**SET OF TASKS**
A. Copy the Desmoulins excerpt verbatim from "The Vieux Cordelier" to "consistent with patriotism.".
B. Summarize the Desmoulins excerpt in three sentences.

**EXCERPT**
Hébert, however, was not Desmoulins’ only target. He was concerned with warding off attacks on Danton from the Terrorists who felt themselves threatened by the Indulgent program. And in fact he did a better job of defending his hero than Danton himself had on December 1 at the Jacobins. Desmoulins went directly for the jugular by celebrating the attack on Danton as William Pitt’s finest hour (“O Pitt, I render homage to your genius!”), thus feeding Robespierre’s own conviction that the ultras were really a branch of the counter-revolution. In subsequent numbers Desmoulins went on to attack another favorite bugbear of both Danton and Robespierre: the dechristianizers. “Liberty,” Desmoulins reminded his readers, “is not a nymph from the Opéra, it is not a bonnet rouge, or a dirty shirt… liberty is happiness, reason and equality.” From this he went on to confront the institutions of the Terror itself, starting with the law of suspects. If the government asked that he spill his blood for liberty, it should honor its commitment to that principle by opening the prisons and liberating two hundred thousand people “that you call suspects, since in the Declaration of the Rights there are no ‘houses of suspicion.”’ Such a measure would be “the most revolutionary one that you have ever taken.” What, after all, was the alternative?

Do you want to exterminate all your enemies by the guillotine? But this would be the greatest folly. Can you destroy even one on the scaffold without making ten enemies from among his family and friends? Do you really believe that it is women, old men, the feeble, the “egoists” who are dangerous? Of your true enemies only the cowards and the sick are left, and those, like the rentiers and shopkeepers currently filling the prisons, are hardly worth all the anger spent on them.

In number 4, Desmoulins suggested an immediate specific reform: a “committee of clemency” operating independently of the Committees of General Security and Public Safety, one that could review cases of questionable accusation or conviction. It would be, of course, a direct challenge to the Commune-dominated Revolutionary Tribunal. It could act as a safeguard against malicious denunciation and correct such glaring travesties of justice as the arrest of a friend of Desmoulins who had been accused of having given dinner to someone later deemed to be a political undesirable. In a revolution one had to be careful, wrote Desmoulins, not fearing to quote Mirabeau (though in terms less earthy than the orator): “Liberty is a bitch who likes to be bedded on a mattress of cadavers.”

The Vieux Cordelier was a sensation, much the most powerful weapon in the armory of the Indulgents. Its calculated tone meant that it was deliberately addressed to the revolutionary elite, not just those in the Convention but those in the western and central sections of Paris who were tired of being bullied by the Commune and who applauded Desmoulins’ rhetorical question: “Is there anything more disgusting and more execrable [ordurier] than the Père Duchesne?” And even more specifically it was aimed at the one person on whom, as Danton and Desmoulins knew, the success or failure of their campaign turned: Maximilien Robespierre. In number 4 Desmoulins had even invoked the fact of their having been schoolfellows together at the Lycée Louis-le-Grand, in an explicit appeal for Robespierre to consider the virtues of humanity as consistent with patriotism.

**GIVEN DATA**
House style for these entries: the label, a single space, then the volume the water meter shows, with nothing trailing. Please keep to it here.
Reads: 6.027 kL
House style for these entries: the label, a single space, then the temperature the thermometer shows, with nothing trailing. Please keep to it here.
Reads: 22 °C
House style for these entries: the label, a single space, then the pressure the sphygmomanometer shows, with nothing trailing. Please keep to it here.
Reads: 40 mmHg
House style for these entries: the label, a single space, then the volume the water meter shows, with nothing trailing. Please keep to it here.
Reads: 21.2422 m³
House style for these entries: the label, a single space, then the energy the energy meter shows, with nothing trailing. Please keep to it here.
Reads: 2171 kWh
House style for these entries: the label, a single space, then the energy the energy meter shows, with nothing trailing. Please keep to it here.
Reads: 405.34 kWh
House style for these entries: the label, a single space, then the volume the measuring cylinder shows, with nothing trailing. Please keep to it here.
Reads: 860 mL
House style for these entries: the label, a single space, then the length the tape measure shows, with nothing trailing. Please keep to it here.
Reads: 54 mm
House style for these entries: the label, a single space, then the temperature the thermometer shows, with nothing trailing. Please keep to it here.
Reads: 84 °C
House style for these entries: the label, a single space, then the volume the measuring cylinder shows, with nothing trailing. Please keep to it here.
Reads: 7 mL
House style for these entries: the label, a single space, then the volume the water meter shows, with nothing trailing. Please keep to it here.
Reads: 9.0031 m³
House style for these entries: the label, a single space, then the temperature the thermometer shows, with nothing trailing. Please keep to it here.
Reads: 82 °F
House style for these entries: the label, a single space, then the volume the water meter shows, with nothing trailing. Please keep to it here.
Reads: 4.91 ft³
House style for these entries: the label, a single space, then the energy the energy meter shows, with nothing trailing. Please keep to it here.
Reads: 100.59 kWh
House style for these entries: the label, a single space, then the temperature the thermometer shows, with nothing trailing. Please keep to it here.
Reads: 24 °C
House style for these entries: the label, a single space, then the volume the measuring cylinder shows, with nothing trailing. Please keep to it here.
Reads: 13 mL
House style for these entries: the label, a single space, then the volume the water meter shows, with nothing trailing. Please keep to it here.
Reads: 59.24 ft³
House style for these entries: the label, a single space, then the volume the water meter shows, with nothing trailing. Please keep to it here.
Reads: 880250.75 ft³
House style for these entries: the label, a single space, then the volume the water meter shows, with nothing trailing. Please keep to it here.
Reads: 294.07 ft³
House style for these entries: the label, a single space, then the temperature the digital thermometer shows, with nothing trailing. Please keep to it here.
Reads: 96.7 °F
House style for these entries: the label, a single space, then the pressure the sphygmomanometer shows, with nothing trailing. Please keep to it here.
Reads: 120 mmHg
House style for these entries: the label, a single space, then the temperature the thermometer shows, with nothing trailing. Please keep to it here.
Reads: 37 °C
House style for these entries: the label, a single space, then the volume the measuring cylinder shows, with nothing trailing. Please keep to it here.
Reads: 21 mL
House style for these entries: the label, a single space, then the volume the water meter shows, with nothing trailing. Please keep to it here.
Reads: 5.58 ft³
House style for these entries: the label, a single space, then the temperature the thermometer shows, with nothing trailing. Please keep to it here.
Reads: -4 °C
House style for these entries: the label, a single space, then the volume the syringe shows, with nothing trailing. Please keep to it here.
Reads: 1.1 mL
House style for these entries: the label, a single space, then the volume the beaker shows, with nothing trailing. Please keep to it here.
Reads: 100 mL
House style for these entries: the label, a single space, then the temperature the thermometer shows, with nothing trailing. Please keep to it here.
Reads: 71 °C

**ANSWERS FOR THIS EXERCISE**
A.
The Vieux Cordelier was a sensation, much the most powerful weapon in the armory of the Indulgents. Its calculated tone meant that it was deliberately addressed to the revolutionary elite, not just those in the Convention but those in the western and central sections of Paris who were tired of being bullied by the Commune and who applauded Desmoulins’ rhetorical question: “Is there anything more disgusting and more execrable [ordurier] than the Père Duchesne?” And even more specifically it was aimed at the one person on whom, as Danton and Desmoulins knew, the success or failure of their campaign turned: Maximilien Robespierre. In number 4 Desmoulins had even invoked the fact of their having been schoolfellows together at the Lycée Louis-le-Grand, in an explicit appeal for Robespierre to consider the virtues of humanity as consistent with patriotism.

B. Beyond Hébert, Desmoulins defended Danton against the Terrorists, attacked the dechristianizers, and confronted the institutions of the Terror, urging that the prisons be opened to free two hundred thousand suspects. In number 4 he proposed a "committee of clemency," independent of the Committees of General Security and Public Safety, to review cases of questionable accusation or conviction. The Vieux Cordelier became the most powerful weapon of the Indulgents, addressed to the revolutionary elite and above all to Robespierre, on whom the success or failure of their campaign turned.